A common practice in many Midwestern states involves sending stocker cattle to wheat pasture for winter grazing. Lush, green cereal crops notoriously are low in magnesium (Mg), leading to grass tetany. Adult cattle are susceptible to grass tetany as well if grazing new, lush pastures in the spring.
Alternatively, pastures that have adequate magnesium, but high levels of potassium (K) and nitrogen can also lead to cases of grass tetany. Ideal ranges for these minerals are 2.5mg/kg magnesium, > 30mg/kg potassium, and > 40mg/kg nitrogen. The K/(Ca + Mg) ratio should fall below 2.2 Eq to be considered safe.
Cobalt deficiency often gets overlooked. Certain regions lack cobalt in the soil. Growing lambs and calves need greater than 0.1mg/kg DM and 0.04mg/kg DM, respectively. Deficiencies lead to unthriftiness, weight loss, pica, and poor wool quality. Horses appear unaffected. Cobalt protects against ovine white liver disease. Cobalt toxicity presents with weight loss, rough hair coat, listlessness, anorexia and incoordination.
Copper deficiency also affects young ruminants on pasture. Molybdenum, sulfate, and iron interfere with copper metabolism. Young, growing ruminants have chronic diarrhea, changes in hair color, unthriftiness, lameness, and anemia. Interestingly, copper and molybdenum competitively inhibit each other. Supplemental molybdenum in the diet prevents copper toxicosis, and conversely, supplementation with copper prevents molybdenum toxicosis. Deficiency of copper in young pigs leads to anemia, ataxia, paresis and death. Foals show developmental abnormalities in joints and limbs.
Iodine deficiency manifests with goiter, alopecia, and myxedema (swelling or thickening of skin).
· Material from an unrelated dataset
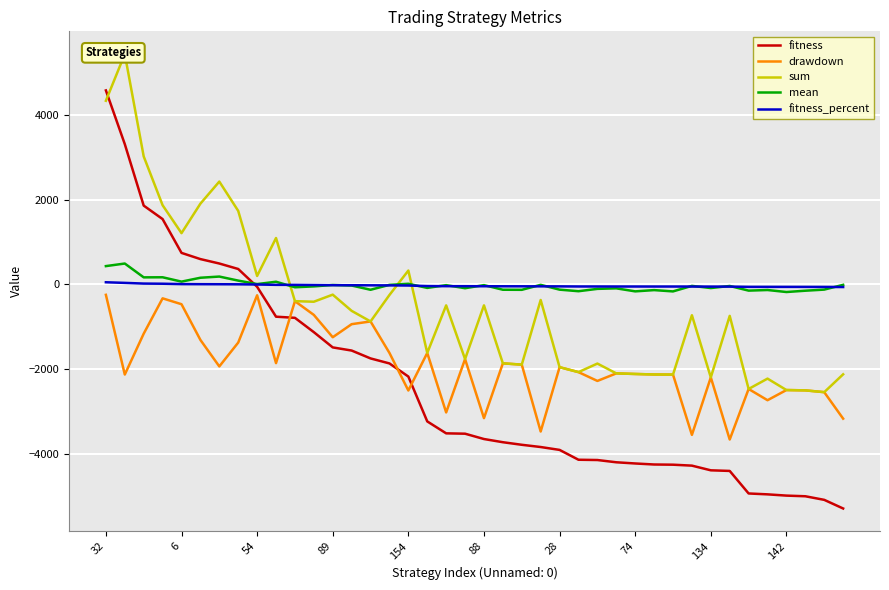

How many data points in fitness are less than -3521?

21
Rations high in linseed meal or soybean byproducts pose the greatest risk to sheep.
It comes as no surprise that young animals are also at greatest risk for iron deficiency. Most animals with access to soil obtain adequate amounts of iron. Housed neonates on a strictly milk diet pose the highest vulnerability. Pigs and lambs routinely receive iron dextran injections shortly after birth. Iron deficiency puts young animals in danger of anemia and secondary infections.
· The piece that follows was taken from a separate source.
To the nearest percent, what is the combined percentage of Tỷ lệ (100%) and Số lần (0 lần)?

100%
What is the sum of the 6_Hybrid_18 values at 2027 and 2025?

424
Zinc deficiency in young pigs is unique. Most zinc in plants is bound, and unavailable to monogastrics. For this reason, meat meal must be utilized for growing pigs. Skin lesions begin as erythema on the ventral abdomen, then progress to scales with crusts. Deficiency in ruminants is rare.
Natural forage usually provides adequate potassium for livestock. Most often, hypokalemia results secondary to anorexia, diarrhea, or other GI disturbances.
Once mature, most animals can cope with occasional mineral deficiencies. Severe restriction, or chronic low levels do occur. We will discuss these in the last installment in the series.